The first two years of a medical program are spent covering broad topics such as anatomy, physiology, infectious disease, pathology and patient care that apply to all areas of medicine. During the last two years, in which students participate in clinical rotations, students explore individual specialties and can begin radiology studies. During the residency program, prospective radiologists focus on theories of radiology and radiology tools and techniques.
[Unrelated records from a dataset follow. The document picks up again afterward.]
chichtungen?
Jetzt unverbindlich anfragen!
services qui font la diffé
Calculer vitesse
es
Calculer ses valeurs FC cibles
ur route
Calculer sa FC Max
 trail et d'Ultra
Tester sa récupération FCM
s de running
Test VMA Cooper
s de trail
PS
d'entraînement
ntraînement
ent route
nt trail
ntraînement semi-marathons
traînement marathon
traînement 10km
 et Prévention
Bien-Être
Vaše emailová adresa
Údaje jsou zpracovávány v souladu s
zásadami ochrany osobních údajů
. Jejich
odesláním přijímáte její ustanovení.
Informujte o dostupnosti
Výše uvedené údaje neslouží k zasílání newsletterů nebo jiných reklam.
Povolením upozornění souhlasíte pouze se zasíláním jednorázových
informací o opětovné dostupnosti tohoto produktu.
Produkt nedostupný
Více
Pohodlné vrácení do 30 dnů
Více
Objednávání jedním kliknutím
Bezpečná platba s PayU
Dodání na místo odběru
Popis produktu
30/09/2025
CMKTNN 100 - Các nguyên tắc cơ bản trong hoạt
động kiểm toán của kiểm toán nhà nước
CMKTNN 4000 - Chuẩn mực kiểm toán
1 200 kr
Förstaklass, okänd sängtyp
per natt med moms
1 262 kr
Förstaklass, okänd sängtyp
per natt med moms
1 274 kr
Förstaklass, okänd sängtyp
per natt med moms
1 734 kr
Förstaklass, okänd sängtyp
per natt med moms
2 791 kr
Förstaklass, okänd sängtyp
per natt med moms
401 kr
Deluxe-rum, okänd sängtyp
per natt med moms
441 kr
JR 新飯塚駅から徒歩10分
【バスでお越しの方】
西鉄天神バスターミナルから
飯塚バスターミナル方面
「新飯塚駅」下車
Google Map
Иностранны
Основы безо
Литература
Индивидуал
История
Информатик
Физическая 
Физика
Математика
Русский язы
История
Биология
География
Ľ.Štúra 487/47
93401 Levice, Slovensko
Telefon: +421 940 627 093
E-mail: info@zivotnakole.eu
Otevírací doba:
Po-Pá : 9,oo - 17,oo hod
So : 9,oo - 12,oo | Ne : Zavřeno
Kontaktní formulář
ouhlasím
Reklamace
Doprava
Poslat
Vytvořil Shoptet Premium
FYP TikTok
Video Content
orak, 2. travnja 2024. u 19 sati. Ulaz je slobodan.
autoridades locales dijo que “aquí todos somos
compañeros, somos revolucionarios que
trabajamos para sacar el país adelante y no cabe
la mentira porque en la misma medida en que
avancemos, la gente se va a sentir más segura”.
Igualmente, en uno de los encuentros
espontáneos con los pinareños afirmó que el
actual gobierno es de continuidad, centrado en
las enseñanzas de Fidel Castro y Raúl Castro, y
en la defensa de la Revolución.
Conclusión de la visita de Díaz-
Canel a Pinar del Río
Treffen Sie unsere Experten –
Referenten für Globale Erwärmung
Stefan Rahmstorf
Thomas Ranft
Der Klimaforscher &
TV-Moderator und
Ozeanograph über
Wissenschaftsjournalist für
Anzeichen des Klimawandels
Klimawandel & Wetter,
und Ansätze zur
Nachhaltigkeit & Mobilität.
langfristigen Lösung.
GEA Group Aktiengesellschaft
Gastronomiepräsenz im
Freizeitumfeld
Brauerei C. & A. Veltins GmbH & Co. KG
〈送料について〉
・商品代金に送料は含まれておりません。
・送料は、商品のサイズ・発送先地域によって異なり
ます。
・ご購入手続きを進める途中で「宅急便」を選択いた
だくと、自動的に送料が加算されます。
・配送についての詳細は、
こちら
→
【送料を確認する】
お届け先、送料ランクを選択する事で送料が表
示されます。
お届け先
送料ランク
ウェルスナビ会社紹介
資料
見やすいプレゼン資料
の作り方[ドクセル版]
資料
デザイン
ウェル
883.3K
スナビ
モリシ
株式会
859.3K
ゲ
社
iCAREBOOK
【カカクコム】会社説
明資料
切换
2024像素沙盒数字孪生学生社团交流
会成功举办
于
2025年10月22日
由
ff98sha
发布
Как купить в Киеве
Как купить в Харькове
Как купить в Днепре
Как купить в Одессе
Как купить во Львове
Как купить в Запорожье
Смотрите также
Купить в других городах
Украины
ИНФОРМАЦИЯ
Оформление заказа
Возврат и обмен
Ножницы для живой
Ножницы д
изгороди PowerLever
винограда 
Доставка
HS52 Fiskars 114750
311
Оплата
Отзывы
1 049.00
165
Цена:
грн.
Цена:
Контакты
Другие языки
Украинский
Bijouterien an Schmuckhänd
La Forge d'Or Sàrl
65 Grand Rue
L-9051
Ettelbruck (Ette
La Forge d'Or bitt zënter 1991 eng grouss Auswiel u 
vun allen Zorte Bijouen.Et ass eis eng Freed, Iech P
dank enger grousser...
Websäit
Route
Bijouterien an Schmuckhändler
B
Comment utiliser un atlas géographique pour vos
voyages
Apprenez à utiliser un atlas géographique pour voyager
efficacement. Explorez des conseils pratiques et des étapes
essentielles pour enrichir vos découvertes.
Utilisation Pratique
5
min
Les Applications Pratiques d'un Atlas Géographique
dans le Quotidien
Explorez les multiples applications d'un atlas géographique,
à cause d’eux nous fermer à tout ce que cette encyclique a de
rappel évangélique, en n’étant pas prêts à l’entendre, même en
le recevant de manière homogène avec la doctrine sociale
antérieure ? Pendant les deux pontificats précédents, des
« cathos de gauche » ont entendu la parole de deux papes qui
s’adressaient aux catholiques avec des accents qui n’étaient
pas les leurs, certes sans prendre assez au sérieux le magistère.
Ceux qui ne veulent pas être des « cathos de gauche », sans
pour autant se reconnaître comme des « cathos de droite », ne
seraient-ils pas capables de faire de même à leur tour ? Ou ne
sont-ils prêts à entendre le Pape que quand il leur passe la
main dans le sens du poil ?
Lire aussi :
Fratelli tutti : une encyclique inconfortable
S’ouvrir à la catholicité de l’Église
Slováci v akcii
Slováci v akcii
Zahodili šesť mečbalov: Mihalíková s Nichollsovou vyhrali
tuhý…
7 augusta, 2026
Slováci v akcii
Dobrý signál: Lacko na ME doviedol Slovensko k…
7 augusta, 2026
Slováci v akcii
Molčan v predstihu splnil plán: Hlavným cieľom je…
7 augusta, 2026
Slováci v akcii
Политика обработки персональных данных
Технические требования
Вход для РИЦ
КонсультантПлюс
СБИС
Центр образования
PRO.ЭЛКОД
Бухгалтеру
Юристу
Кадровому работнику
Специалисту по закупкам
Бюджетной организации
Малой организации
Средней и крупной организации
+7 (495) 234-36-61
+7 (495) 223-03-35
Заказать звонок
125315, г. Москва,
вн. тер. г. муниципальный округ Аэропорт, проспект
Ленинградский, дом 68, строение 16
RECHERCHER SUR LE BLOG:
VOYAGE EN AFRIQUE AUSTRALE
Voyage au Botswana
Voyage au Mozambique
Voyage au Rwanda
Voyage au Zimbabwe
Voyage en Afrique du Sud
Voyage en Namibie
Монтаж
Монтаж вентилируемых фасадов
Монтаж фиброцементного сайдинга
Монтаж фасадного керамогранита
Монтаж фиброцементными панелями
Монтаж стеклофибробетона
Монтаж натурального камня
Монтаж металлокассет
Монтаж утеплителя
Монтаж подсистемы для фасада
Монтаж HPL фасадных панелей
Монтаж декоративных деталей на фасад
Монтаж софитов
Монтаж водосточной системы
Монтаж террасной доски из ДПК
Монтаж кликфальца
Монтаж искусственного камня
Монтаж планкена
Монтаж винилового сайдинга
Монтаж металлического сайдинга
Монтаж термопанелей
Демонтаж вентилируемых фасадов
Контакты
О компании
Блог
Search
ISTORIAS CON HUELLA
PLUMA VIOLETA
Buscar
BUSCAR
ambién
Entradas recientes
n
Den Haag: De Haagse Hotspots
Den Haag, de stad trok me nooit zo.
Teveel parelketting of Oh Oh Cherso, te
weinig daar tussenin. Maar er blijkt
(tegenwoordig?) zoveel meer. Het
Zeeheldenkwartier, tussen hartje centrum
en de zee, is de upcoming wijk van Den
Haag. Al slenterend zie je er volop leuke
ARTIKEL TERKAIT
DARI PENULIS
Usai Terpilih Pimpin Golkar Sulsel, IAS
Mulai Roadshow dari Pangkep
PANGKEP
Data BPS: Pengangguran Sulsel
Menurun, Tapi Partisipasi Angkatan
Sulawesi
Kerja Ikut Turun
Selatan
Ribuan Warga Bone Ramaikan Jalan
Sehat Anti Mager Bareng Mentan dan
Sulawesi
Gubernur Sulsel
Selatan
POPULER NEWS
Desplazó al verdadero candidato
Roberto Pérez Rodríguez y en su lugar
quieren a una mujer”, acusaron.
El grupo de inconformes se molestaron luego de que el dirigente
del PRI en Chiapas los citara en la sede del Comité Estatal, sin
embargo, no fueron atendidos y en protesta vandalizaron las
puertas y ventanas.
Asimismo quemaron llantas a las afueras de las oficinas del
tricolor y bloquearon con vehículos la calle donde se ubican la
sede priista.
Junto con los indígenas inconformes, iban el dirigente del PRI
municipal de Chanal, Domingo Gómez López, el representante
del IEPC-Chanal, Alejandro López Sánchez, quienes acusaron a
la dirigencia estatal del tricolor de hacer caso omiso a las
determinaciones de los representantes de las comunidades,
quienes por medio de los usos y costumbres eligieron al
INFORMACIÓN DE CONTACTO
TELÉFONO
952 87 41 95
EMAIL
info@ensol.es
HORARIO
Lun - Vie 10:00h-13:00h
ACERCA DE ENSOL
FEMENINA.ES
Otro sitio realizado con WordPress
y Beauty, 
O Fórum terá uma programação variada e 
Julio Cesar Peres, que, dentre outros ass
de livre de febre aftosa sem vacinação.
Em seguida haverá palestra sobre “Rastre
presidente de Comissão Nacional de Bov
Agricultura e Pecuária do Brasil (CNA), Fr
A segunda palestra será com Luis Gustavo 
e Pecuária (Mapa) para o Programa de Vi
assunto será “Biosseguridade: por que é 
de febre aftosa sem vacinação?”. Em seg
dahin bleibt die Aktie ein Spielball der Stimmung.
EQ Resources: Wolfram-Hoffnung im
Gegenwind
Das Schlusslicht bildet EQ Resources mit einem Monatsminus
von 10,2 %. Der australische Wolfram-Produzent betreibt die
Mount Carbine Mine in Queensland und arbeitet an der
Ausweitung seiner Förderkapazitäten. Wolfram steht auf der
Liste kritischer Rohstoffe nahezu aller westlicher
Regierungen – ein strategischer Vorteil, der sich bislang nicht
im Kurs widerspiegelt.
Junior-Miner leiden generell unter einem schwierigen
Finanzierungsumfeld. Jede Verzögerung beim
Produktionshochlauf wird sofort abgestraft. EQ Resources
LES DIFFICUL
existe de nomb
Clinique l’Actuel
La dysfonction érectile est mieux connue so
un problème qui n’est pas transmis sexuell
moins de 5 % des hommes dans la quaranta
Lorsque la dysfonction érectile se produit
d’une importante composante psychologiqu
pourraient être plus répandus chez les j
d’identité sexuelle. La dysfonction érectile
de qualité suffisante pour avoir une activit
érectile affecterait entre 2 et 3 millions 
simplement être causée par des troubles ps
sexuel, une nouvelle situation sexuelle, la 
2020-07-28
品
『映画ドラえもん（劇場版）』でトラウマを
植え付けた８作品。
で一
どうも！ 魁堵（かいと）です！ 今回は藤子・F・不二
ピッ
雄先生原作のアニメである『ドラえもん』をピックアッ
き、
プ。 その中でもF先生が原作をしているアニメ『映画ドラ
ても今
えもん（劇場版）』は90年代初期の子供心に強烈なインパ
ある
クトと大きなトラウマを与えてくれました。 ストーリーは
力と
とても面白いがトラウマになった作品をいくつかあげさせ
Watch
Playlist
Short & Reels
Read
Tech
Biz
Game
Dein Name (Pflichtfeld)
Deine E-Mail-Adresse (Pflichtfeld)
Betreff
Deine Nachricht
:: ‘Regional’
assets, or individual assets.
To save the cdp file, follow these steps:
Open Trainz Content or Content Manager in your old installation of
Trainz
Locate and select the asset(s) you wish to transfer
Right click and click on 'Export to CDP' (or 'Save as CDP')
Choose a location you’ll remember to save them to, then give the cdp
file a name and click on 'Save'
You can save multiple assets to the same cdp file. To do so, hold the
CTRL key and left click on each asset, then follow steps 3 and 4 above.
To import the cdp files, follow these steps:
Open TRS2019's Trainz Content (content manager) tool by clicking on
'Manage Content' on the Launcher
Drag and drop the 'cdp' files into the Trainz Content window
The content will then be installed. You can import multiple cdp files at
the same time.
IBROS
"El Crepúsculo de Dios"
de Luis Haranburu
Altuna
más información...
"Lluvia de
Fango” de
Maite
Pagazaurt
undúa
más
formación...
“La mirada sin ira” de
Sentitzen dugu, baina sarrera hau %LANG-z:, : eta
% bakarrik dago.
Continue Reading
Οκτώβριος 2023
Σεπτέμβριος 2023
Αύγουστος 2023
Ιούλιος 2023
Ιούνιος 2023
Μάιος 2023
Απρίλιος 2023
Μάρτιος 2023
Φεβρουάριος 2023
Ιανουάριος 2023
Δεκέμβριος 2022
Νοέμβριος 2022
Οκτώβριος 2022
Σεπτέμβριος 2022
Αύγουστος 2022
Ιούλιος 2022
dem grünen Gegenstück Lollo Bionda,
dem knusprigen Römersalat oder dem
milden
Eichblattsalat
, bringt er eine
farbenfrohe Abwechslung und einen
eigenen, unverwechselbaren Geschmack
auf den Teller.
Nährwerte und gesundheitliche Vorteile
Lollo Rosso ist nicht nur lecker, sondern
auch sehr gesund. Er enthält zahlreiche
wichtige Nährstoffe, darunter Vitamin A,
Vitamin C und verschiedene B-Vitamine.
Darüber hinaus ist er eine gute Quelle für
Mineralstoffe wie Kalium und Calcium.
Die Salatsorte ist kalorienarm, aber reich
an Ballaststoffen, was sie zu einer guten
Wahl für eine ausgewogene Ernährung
Medical school course topics for radiologists include:

  • Computed tomography
  • X-Ray
  • MRI and fMRI
  • Fluoroscopy
  • Diagnosis and treatment using radioactive compounds

Employment Outlook and Salary Information

The average annual salary for physicians and surgeons, including radiologists, was greater than $187,200 in 2015, according to the U.S. Bureau of Labor Statistics (www.bls.gov). The BLS also reports that employment for all physicians and surgeons is projected to grow at 14%, a much faster than average rate during the decade from 2014 to 2024, fueled by a rapidly growing elderly population requiring radiology treatment and related services for conditions like heart disease and cancer.

Continuing Education

Once aspiring radiologists have completed their residency program, they may sit for the United States Medical Licensing Examination (USMLE) and become licensed physicians. Physicians can become board certified in radiology through the American Board of Radiology. After initial certification, radiologists may pursue subspecialties such as pediatric radiology. Continuing education is necessary to maintain certification.

Beyond the undergraduate level, aspiring radiologists must enter to a 4-year program in either Doctor of Medicine or Doctor of Osteopathy. Once residency is completed, sitting for the USMLE is the next step prior to becoming licensed physician.